Le corse dei carri e le ‘tifoserie’. L’organizzazione delle corse dei carri era affidata a società private (factiones) gestite per lo più da esponenti dell’ordine equestre che si incaricavano di fornire aurighi, cavalli e carri. In età repubblicana esistevano solo due fazioni, i Bianchi (albata) e i Rossi (russata), che prendevano il nome dal colore della tunica indossata dai rispettivi aurighi; successivamente in età imperiale si aggiunsero i Verdi (prasina) e gli Azzurri (veneta). Ad ogni corsa ciascuna fazione poteva partecipare anche con più di una quadriga.
Come sintetizza lo storico Ammiano Marcellino:
«Per i Romani il Circo Massimo è insieme tempio e casa, luogo di riunione e realizzazione dei desideri. Si ammassano nelle piazze, agli incroci, nelle strade, e discutono animatamente su questo o su quel partito.
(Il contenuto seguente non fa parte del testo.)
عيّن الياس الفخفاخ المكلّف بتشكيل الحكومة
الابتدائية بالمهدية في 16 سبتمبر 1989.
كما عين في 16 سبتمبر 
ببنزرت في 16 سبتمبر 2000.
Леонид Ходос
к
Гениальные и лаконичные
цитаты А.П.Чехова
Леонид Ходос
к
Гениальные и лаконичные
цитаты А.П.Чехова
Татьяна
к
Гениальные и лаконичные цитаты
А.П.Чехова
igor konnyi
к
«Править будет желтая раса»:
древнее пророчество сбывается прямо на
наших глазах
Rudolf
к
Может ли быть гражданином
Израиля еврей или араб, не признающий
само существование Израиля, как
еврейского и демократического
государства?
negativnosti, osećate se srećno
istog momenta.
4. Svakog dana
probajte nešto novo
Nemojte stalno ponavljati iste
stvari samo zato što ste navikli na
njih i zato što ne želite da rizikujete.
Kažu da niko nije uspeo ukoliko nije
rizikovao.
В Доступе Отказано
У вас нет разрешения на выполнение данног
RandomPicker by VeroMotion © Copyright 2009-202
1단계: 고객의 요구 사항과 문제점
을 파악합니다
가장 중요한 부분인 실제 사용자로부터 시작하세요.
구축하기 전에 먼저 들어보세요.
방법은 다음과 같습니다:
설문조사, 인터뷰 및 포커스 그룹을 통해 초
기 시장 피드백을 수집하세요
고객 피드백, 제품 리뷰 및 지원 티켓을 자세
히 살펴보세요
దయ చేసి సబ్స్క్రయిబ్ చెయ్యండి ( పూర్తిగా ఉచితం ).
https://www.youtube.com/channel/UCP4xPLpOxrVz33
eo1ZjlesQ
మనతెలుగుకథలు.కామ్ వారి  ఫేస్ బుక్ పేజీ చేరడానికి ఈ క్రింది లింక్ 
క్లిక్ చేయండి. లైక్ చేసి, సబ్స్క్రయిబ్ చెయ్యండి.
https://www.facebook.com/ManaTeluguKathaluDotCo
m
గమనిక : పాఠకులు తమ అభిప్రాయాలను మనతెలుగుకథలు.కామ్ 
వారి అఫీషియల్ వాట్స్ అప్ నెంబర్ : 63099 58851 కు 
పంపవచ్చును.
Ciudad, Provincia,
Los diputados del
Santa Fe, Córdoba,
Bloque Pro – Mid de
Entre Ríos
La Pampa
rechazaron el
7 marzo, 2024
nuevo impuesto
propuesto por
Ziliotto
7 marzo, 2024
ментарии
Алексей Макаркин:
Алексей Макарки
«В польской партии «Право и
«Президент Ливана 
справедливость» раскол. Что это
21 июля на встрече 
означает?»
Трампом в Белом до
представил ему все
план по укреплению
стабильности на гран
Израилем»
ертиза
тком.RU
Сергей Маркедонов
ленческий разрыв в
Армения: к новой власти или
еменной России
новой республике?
Chi è vicino alla fine della vita e ha quindi più autorità urla più degli altri, indica i capelli bianchi e le rughe, sostenendo che lo Stato crollerà se alla prossima curva il conducente su cui ha scommesso non verrà fuori per primo»
L’entusiasmo generato da questi eventi nei Romani era così smodato che ciascuna fazione utilizzava qualsiasi mezzo per ‘favorire’ la vittoria delle propria fazione. In casi ‘estremi’ si giungeva persino a praticare sortilegi o ad invocare i demoni affinché gli avversari non vincessero.
«Demone, che qui ti aggiri, ti affido questi cavalli, che tu li tenga indietro e che si leghino e non possano muoversi!» [epigrafe da Cartagine]
Non mancano poi riferimenti anche ad imperatori direttamente legati ad una delle fazioni. Caligola, ad esempio, è ricordato da Svetonio come un grande tifoso dei Verdi che non esitò a far avvelenare cavalli e aurighi avversari. In un episodio significativo (ma da prendere sempre con le pinze per attendibilità storica) Svetonio racconta che «[Caligola] mangiava e soggiornava continuamente nelle loro scuderie e un giorno, durante un’orgia, diede due milioni di sesterzi come dono d’addio ad un cocchiere», e che, colpito dal cavallo dei Verdi, tale Incitato, avesse ordinato ai soldati di ordinare il silenzio per lasciarlo riposare tranquillo, per poi dargli una stalla di marmo e degli schiavi che si occupassero appositamente di esso. Analoghe imputazioni riguardanti la ‘salvaguardia’ del tifo dell’imperatore le ritroviamo qualche decennio dopo con Vitellio, che fece uccidere alcuni plebei che parlavano male della tifoseria azzurra, la sua preferita.
Con il tempo le fazioni assunsero sempre più il carattere di veri e propri partiti politici. Anche nella nuova capitale, Costantinopoli, si mantenne pressoché inalterata tale ‘tradizione’ nell’Ippodromo del Palazzo Imperiale. Procopio di Cesarea, storico di VI secolo, oltre a narrare le catastrofiche conseguenze del tifo politicizzato (sfociate nella rivolta di Nika), nella sua Storia Segreta racconta che lo stesso tifo dell’imperatore Giustiniano, ancora prima della rivolta che rischiò di spodestarlo, fu uno dei principali problemi sociali della capitale: Giustiniano, infatti, da tifoso azzurro, era solito adottare una linea più morbida di giudizio verso quanti si riconoscevano nel suo tifo (che in realtà aveva un riflesso politico e religioso) al contrario di quanti appartenessero a fazioni differenti.